[WORK TO BE COMPLETED]: Across the material below, how many lines contain the word "appear"? Give only the number.

[RECORDS TO PROCESS]:
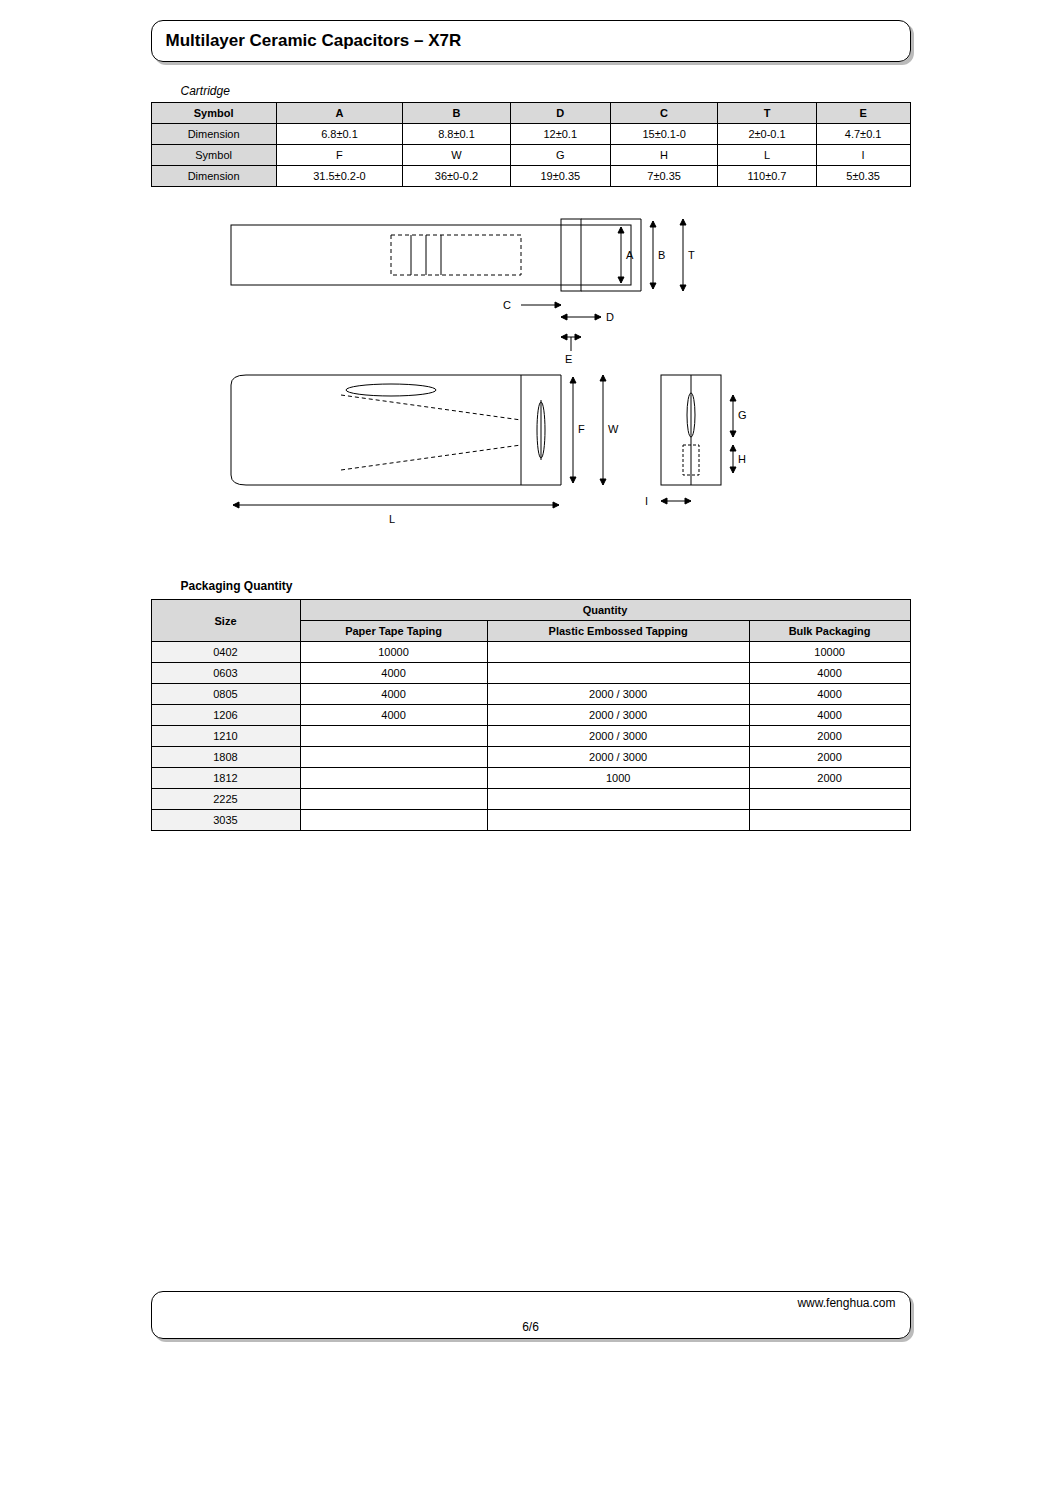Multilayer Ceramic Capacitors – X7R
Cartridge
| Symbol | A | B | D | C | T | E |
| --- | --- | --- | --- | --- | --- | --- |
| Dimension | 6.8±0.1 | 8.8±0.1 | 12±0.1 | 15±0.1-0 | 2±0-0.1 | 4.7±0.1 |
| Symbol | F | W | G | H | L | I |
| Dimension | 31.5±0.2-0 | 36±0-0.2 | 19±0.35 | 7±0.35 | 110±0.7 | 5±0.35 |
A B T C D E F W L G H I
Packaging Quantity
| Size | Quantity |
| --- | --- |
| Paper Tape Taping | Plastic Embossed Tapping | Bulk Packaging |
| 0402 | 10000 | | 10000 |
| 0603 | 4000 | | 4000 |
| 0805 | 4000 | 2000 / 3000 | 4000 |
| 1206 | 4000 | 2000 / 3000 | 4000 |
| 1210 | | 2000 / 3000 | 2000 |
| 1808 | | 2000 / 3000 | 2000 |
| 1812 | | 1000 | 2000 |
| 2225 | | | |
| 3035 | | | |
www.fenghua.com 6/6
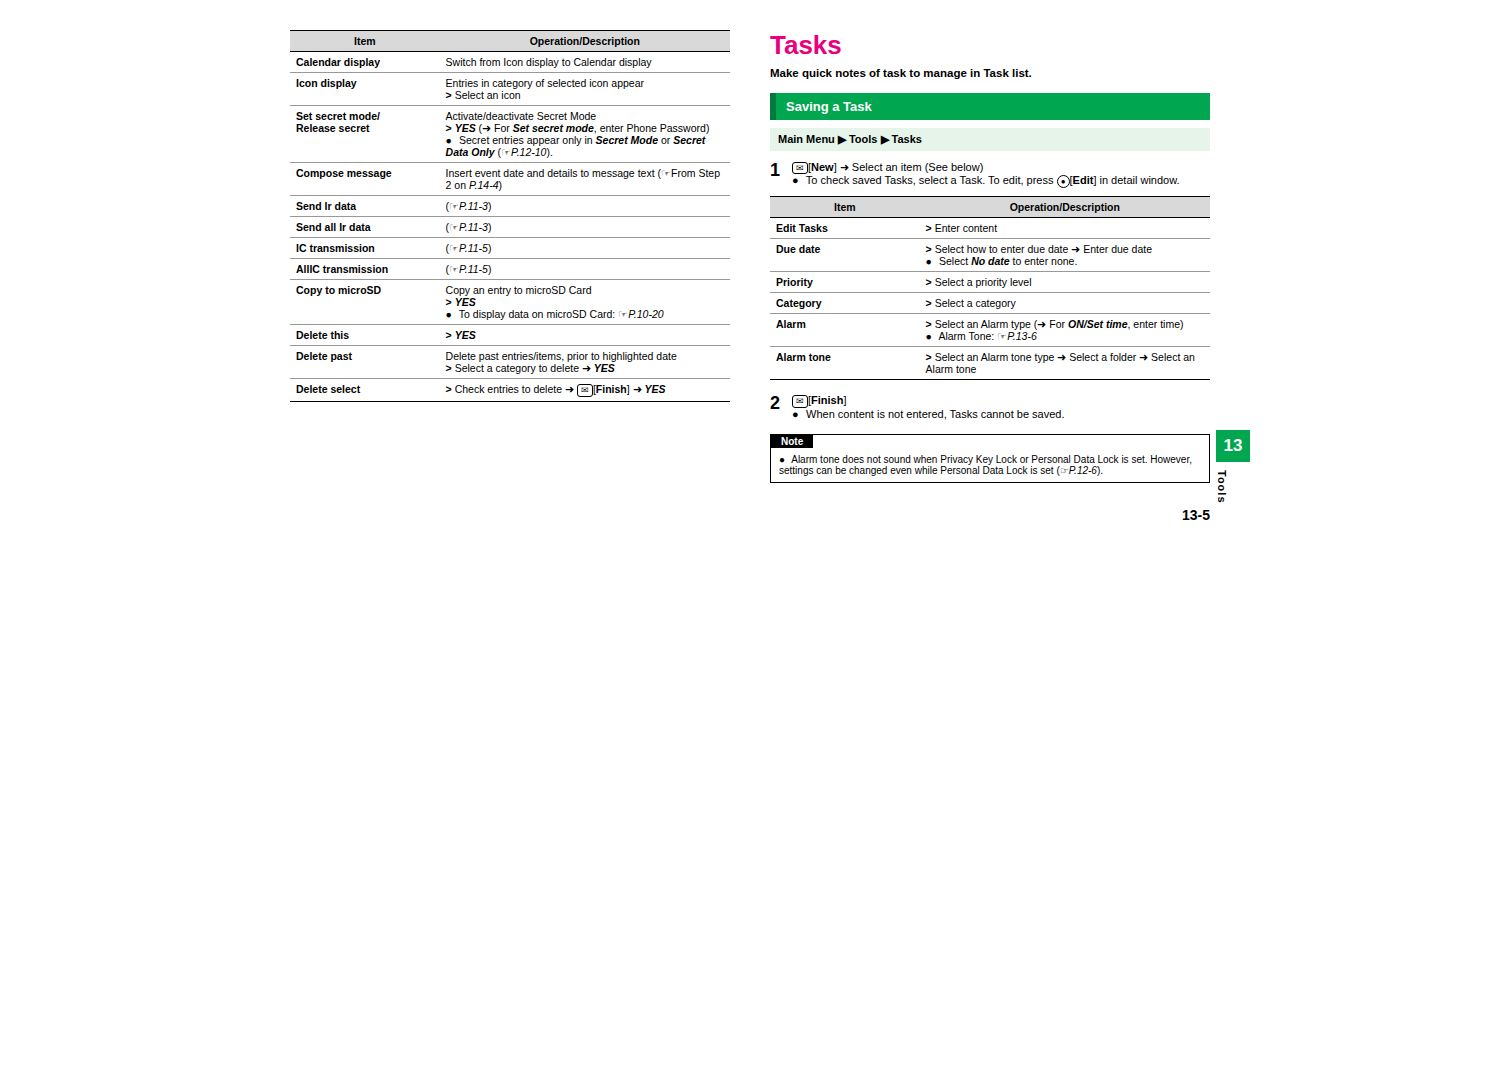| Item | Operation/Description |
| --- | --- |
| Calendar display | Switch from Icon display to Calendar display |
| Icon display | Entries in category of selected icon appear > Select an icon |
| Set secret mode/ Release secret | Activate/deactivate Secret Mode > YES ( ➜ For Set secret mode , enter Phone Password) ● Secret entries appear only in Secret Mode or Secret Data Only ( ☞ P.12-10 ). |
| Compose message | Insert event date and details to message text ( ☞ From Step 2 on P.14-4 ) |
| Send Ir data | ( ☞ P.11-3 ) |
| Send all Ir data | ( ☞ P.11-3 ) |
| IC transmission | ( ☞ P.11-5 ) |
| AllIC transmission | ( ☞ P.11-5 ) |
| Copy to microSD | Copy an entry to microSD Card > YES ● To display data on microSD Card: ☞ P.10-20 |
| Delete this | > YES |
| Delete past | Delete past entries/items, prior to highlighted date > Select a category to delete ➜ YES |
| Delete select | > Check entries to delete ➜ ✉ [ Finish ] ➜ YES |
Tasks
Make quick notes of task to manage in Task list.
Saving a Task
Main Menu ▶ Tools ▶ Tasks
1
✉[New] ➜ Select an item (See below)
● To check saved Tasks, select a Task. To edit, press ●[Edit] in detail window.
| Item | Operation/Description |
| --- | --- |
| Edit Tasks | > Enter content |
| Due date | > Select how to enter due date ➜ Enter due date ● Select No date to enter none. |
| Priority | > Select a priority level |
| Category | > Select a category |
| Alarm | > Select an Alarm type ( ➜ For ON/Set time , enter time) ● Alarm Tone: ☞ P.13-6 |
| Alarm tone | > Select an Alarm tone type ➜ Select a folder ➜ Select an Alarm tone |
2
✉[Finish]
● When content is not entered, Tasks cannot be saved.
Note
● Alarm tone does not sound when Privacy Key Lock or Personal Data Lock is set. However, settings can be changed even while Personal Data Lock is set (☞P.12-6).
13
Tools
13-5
--
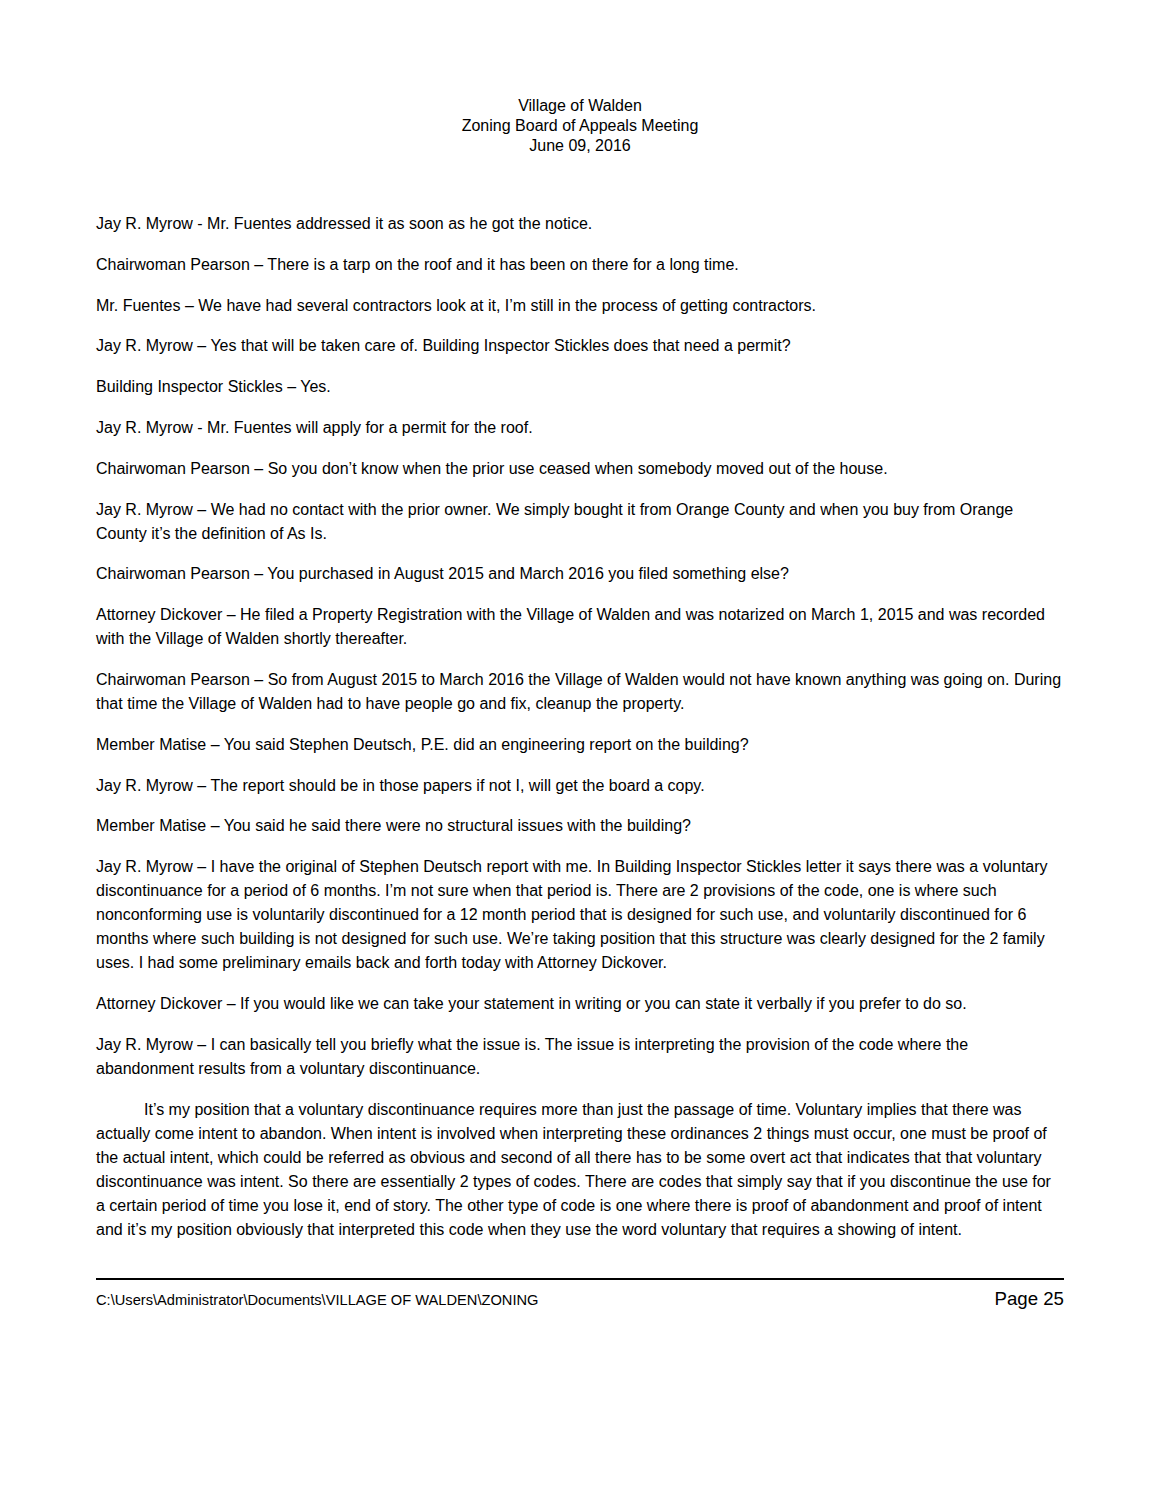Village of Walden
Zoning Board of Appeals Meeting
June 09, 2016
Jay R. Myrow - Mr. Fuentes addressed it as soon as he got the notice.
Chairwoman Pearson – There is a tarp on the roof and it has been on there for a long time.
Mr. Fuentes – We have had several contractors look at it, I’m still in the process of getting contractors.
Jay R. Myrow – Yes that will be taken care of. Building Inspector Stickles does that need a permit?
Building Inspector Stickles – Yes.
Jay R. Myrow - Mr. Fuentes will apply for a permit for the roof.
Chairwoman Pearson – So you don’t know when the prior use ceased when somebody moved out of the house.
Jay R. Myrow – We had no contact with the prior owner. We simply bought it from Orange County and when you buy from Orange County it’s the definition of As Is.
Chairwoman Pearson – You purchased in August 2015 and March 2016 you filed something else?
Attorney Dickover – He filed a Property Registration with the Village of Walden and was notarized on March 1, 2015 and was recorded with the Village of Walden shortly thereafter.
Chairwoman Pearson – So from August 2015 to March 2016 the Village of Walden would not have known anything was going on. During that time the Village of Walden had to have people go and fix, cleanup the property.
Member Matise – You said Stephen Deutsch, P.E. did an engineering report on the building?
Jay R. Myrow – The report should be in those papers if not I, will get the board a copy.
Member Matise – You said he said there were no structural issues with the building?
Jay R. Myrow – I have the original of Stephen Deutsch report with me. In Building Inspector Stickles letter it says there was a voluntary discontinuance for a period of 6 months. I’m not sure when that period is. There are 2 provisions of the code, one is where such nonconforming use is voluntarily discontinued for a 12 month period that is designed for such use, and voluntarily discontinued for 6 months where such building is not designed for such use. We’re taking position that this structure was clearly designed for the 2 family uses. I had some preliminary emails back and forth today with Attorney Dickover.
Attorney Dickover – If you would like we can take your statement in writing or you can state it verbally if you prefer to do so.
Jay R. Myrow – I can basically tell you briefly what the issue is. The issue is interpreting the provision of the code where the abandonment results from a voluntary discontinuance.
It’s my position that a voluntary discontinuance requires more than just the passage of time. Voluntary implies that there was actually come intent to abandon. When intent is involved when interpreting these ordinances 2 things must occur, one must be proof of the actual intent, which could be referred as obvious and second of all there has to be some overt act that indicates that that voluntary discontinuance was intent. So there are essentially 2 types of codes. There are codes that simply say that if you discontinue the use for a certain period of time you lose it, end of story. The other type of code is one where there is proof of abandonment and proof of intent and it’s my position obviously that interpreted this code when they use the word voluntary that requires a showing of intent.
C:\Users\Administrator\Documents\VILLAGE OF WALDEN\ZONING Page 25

[REPLY]: 2